------ Given data

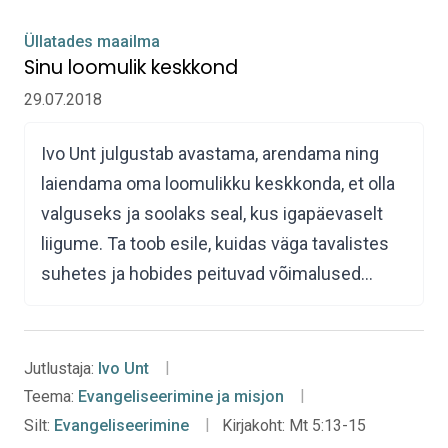
Üllatades maailma
Sinu loomulik keskkond
29.07.2018
Ivo Unt julgustab avastama, arendama ning
laiendama oma loomulikku keskkonda, et olla
valguseks ja soolaks seal, kus igapäevaselt
liigume. Ta toob esile, kuidas väga tavalistes
suhetes ja hobides peituvad võimalused…
Jutlustaja:
Ivo Unt
Teema:
Evangeliseerimine ja misjon
Silt:
Evangeliseerimine
Kirjakoht:
Mt 5:13-15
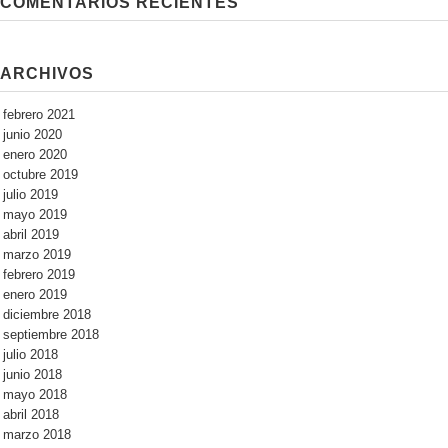
COMENTARIOS RECIENTES
ARCHIVOS
febrero 2021
junio 2020
enero 2020
octubre 2019
julio 2019
mayo 2019
abril 2019
marzo 2019
febrero 2019
enero 2019
diciembre 2018
septiembre 2018
julio 2018
junio 2018
mayo 2018
abril 2018
marzo 2018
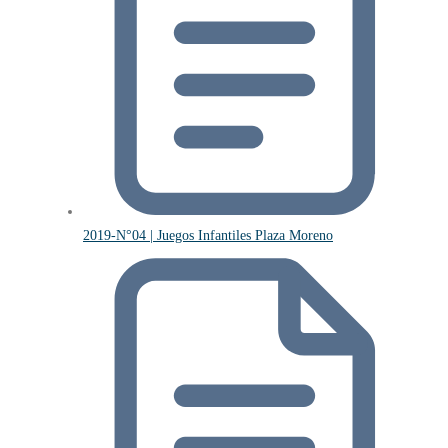
2019-N°04 | Juegos Infantiles Plaza Moreno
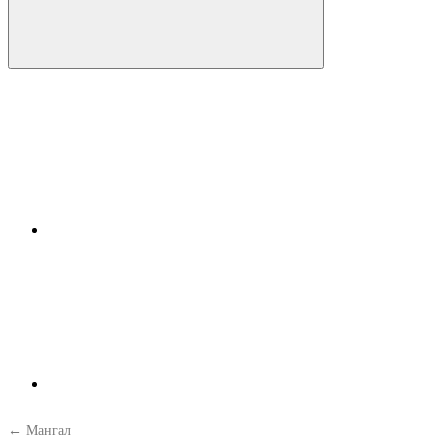
← Мангал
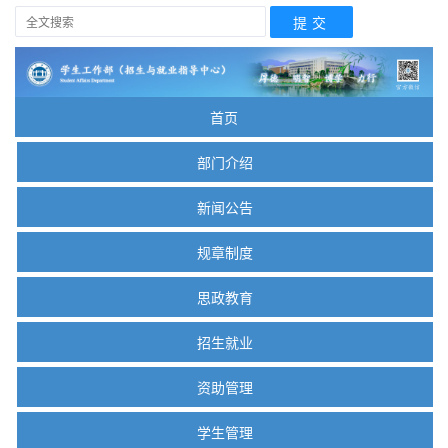
首页
部门介绍
新闻公告
规章制度
思政教育
招生就业
资助管理
学生管理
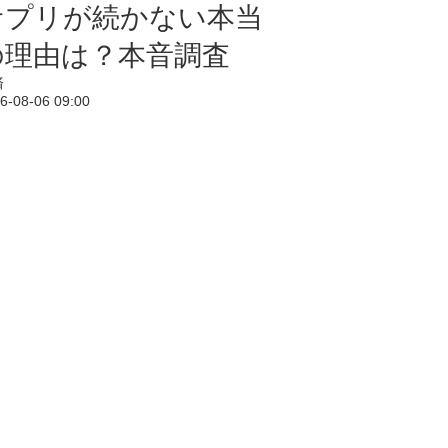
サプリが続かない本当
の理由は？本音調査
済
6-08-06 09:00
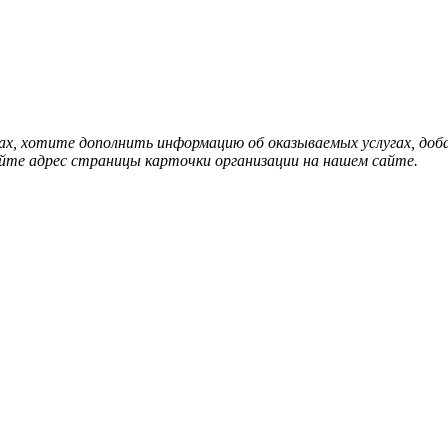
нах, хотите дополнить информацию об оказываемых услугах, д
йте адрес страницы карточки организации на нашем сайте.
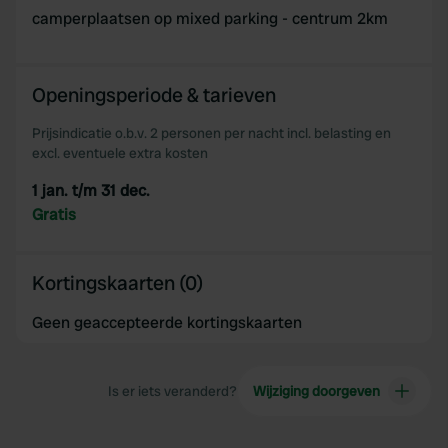
camperplaatsen op mixed parking - centrum 2km
Openingsperiode & tarieven
Prijsindicatie o.b.v. 2 personen per nacht incl. belasting en
excl. eventuele extra kosten
1 jan. t/m 31 dec.
Gratis
Kortingskaarten (0)
Geen geaccepteerde kortingskaarten
Is er iets veranderd?
Wijziging doorgeven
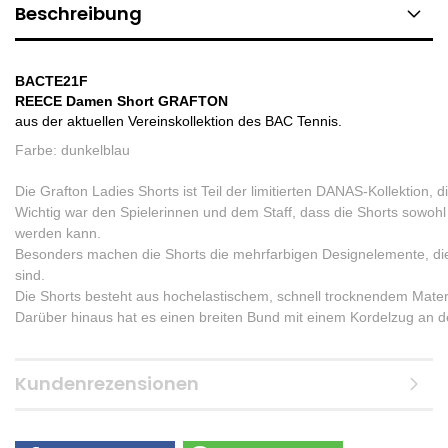
Beschreibung
BACTE21F
REECE Damen Short GRAFTON
aus der aktuellen Vereinskollektion des BAC Tennis.
Farbe: dunkelblau
Die Grafton Ladies Shorts ist Teil der limitierten DANAS-Kollektion,
Wichtig war den Spielerinnen und dem Staff, dass die Shorts sowohl 
werden kann.
Besonders machen die Shorts die mehrfarbigen Designelemente, die
sind.
Die Shorts besteht aus hochelastischem, schnell trocknendem Materia
Darüber hinaus hat es einen breiten Bund mit einem Kordelzug an de
Kundenrezensionen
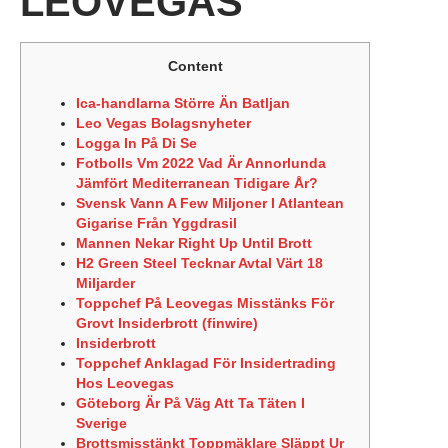
LEOVEGAS
Content
Ica-handlarna Större Än Batljan
Leo Vegas Bolagsnyheter
Logga In På Di Se
Fotbolls Vm 2022 Vad Är Annorlunda
Jämfört Mediterranean Tidigare År?
Svensk Vann A Few Miljoner I Atlantean
Gigarise Från Yggdrasil
Mannen Nekar Right Up Until Brott
H2 Green Steel Tecknar Avtal Värt 18
Miljarder
Toppchef På Leovegas Misstänks För
Grovt Insiderbrott (finwire)
Insiderbrott
Toppchef Anklagad För Insidertrading
Hos Leovegas
Göteborg Är På Väg Att Ta Täten I
Sverige
Brottsmisstänkt Toppmäklare Släppt Ur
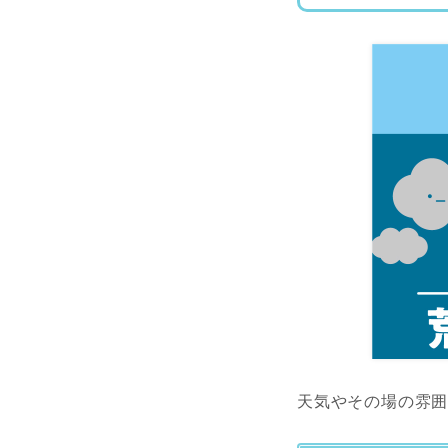
天気やその場の雰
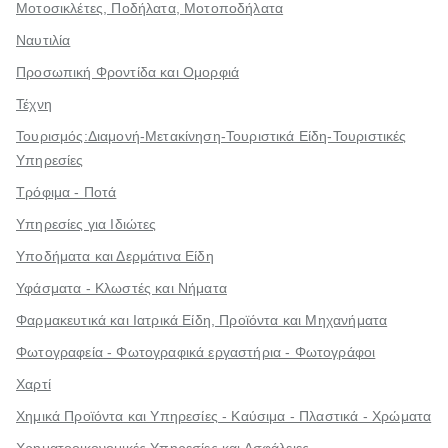
Μοτοσικλέτες, Ποδήλατα, Μοτοποδήλατα
Ναυτιλία
Προσωπική Φροντίδα και Ομορφιά
Τέχνη
Τουρισμός:Διαμονή-Μετακίνηση-Τουριστικά Είδη-Τουριστικές
Υπηρεσίες
Τρόφιμα - Ποτά
Υπηρεσίες για Ιδιώτες
Υποδήματα και Δερμάτινα Είδη
Υφάσματα - Κλωστές και Νήματα
Φαρμακευτικά και Ιατρικά Είδη, Προϊόντα και Μηχανήματα
Φωτογραφεία - Φωτογραφικά εργαστήρια - Φωτογράφοι
Χαρτί
Χημικά Προϊόντα και Υπηρεσίες - Καύσιμα - Πλαστικά - Χρώματα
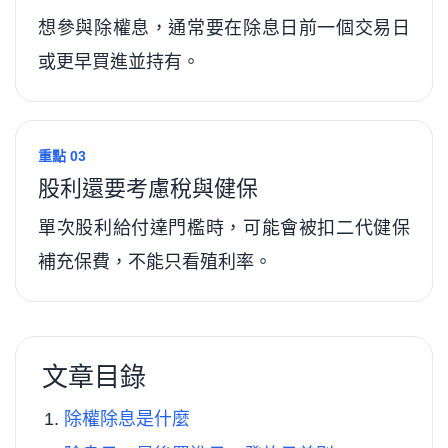
想參與除權息，通常要在除息日前一個交易日
或更早買進並持有。
重點 03
股利還要考慮稅與健保
單次股利給付達門檻時，可能會被扣二代健保
補充保費，不能只看殖利率。
文章目錄
除權除息是什麼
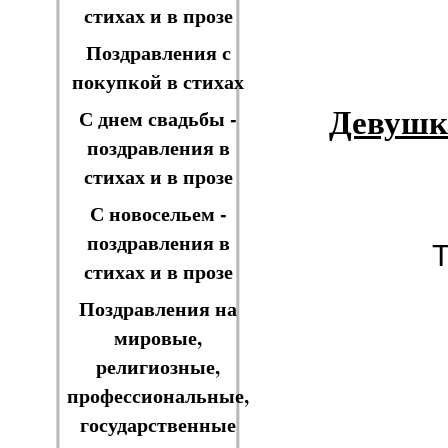
стихах и в прозе
Поздравления с
покупкой в стихах
Девушк
С днем свадьбы -
поздравления в
стихах и в прозе
С новосельем -
поздравления в
Т
стихах и в прозе
Поздравления на
мировые,
религиозные,
профессиональные,
государственные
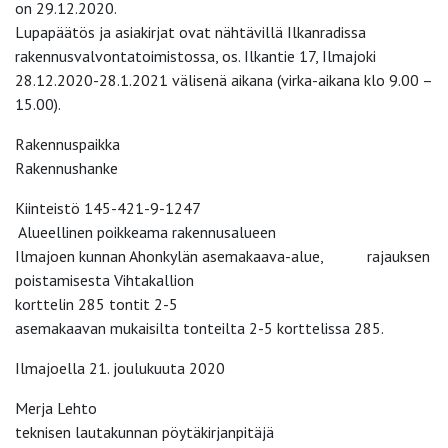
on 29.12.2020.
Lupapäätös ja asiakirjat ovat nähtävillä Ilkanradissa
rakennusvalvontatoimistossa, os. Ilkantie 17, Ilmajoki
28.12.2020-28.1.2021 välisenä aikana (virka-aikana klo 9.00 –
15.00).
Rakennuspaikka
Rakennushanke
Kiinteistö 145-421-9-1247
Alueellinen poikkeama rakennusalueen
Ilmajoen kunnan Ahonkylän asemakaava-alue, rajauksen
poistamisesta Vihtakallion
korttelin 285 tontit 2-5
asemakaavan mukaisilta tonteilta 2-5 korttelissa 285.
Ilmajoella 21. joulukuuta 2020
Merja Lehto
teknisen lautakunnan pöytäkirjanpitäjä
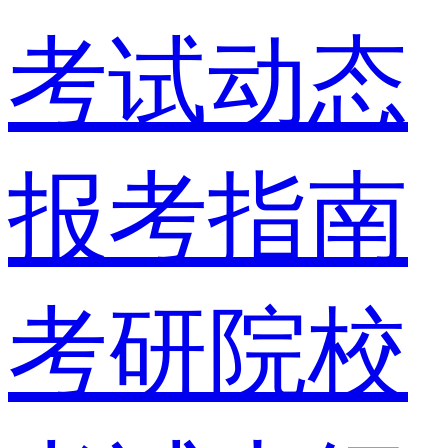
考试动态
报考指南
考研院校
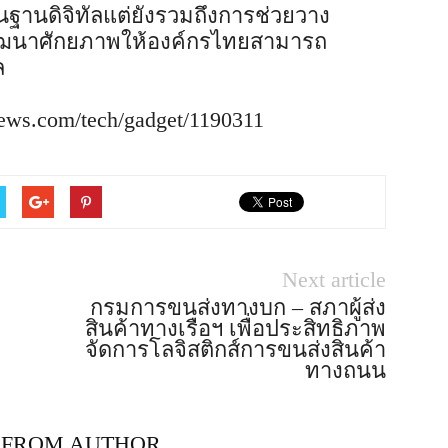
้นฐานดิจิทัลแต่ยังรวมถึงการช่วยวาง
ัฒนาศักยภาพให้องค์กรไทยสามารถ
ล
ews.com/tech/gadget/1190311
Next article
กรมการขนส่งทางบก – สภาผู้ส่ง
สินค้าทางเรือฯ เพื่อประสิทธิภาพ
จัดการโลจิสติกส์การขนส่งสินค้า
ทางถนน
 FROM AUTHOR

------------

Print everything from the line with "單次股利給付達門檻時，可能會被扣二代健保" down to the line with "Lupapäätös ja asiakirjat" in the entries above, both lines included and nothing more, without the pictures.

## Answer to the exercise:
單次股利給付達門檻時，可能會被扣二代健保
補充保費，不能只看殖利率。
文章目錄
除權除息是什麼
стихах и в прозе
Поздравления с
покупкой в стихах
Девушк
С днем свадьбы -
поздравления в
стихах и в прозе
С новосельем -
поздравления в
Т
стихах и в прозе
Поздравления на
мировые,
религиозные,
профессиональные,
государственные
on 29.12.2020.
Lupapäätös ja asiakirjat ovat nähtävillä Ilkanradissa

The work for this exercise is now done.